_SET TASK_
Retype the lines of the data below, from the line containing "scientific name: Melia azedarach" through the line containing "genus: Crescentia", with both end lines included and nothing else.
— START OF RECORDS SHOWN —
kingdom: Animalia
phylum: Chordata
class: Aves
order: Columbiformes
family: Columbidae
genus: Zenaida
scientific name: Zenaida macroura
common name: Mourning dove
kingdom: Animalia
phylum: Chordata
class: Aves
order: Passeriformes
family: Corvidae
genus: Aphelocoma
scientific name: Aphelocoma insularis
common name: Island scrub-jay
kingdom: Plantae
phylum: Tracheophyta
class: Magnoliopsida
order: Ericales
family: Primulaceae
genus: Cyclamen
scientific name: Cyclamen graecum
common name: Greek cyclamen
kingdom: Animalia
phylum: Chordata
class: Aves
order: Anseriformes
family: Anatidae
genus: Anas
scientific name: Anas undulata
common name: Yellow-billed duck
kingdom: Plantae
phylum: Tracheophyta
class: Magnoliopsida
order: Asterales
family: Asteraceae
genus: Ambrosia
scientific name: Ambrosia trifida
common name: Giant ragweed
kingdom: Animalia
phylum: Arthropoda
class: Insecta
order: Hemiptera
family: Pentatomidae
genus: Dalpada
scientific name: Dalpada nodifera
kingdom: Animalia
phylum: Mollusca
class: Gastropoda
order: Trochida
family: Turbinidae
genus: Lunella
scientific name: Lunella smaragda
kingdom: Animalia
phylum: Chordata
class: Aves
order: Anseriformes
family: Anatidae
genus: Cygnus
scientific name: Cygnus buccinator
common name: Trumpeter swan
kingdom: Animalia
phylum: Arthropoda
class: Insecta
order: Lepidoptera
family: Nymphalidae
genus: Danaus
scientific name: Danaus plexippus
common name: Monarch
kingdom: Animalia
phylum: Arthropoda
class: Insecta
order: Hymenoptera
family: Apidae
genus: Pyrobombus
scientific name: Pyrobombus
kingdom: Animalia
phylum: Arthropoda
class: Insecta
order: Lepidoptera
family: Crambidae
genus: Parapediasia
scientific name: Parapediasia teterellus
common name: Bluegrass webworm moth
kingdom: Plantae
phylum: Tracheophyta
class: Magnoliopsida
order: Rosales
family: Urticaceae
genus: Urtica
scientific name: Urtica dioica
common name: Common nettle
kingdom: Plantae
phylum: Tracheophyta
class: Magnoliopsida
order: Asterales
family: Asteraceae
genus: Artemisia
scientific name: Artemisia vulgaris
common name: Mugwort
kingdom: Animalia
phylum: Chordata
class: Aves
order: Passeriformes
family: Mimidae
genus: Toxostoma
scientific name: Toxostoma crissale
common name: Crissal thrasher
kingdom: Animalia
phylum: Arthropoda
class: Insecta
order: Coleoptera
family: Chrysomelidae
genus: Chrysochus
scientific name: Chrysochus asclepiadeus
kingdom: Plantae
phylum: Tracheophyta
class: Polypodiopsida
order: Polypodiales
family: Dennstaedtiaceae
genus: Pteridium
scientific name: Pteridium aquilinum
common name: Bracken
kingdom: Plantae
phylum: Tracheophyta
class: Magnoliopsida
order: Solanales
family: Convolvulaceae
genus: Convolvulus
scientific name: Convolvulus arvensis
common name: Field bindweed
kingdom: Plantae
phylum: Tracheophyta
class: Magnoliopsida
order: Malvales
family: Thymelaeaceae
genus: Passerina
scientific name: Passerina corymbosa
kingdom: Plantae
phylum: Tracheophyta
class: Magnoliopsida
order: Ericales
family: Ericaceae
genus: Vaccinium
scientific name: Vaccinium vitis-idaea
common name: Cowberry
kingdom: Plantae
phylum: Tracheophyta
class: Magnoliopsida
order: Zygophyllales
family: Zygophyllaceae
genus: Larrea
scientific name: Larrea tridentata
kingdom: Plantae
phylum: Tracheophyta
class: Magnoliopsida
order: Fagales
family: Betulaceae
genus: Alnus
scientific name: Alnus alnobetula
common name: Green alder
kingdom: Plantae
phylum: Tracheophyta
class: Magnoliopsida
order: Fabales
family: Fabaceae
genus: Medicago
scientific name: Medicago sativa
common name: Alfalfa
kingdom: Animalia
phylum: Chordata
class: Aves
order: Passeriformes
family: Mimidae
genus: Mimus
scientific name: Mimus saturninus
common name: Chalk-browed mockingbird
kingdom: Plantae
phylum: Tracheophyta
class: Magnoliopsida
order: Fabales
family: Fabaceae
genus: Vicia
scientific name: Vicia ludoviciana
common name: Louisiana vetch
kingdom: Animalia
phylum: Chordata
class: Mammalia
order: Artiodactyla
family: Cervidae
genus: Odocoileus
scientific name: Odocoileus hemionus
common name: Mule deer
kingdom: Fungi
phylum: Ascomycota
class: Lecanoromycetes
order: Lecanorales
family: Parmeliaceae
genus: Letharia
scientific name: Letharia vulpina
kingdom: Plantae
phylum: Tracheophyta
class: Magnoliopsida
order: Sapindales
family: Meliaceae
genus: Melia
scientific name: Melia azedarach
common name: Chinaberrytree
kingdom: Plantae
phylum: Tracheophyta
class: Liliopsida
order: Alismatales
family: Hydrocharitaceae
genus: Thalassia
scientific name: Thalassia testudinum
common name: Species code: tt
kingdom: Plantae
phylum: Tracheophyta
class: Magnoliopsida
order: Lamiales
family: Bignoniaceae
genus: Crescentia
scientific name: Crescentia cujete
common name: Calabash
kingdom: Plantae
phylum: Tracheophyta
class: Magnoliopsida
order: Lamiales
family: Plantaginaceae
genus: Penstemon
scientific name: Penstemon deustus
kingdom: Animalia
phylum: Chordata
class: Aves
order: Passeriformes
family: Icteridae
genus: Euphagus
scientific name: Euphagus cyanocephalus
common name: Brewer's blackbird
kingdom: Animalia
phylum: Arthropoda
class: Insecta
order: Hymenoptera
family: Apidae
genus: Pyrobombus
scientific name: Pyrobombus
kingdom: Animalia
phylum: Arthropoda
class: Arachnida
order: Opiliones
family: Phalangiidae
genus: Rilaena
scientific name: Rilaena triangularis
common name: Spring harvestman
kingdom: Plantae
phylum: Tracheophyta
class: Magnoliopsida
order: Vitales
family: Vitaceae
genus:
— END OF RECORDS SHOWN —
_RESPONSE TO THE TASK_
scientific name: Melia azedarach
common name: Chinaberrytree
kingdom: Plantae
phylum: Tracheophyta
class: Liliopsida
order: Alismatales
family: Hydrocharitaceae
genus: Thalassia
scientific name: Thalassia testudinum
common name: Species code: tt
kingdom: Plantae
phylum: Tracheophyta
class: Magnoliopsida
order: Lamiales
family: Bignoniaceae
genus: Crescentia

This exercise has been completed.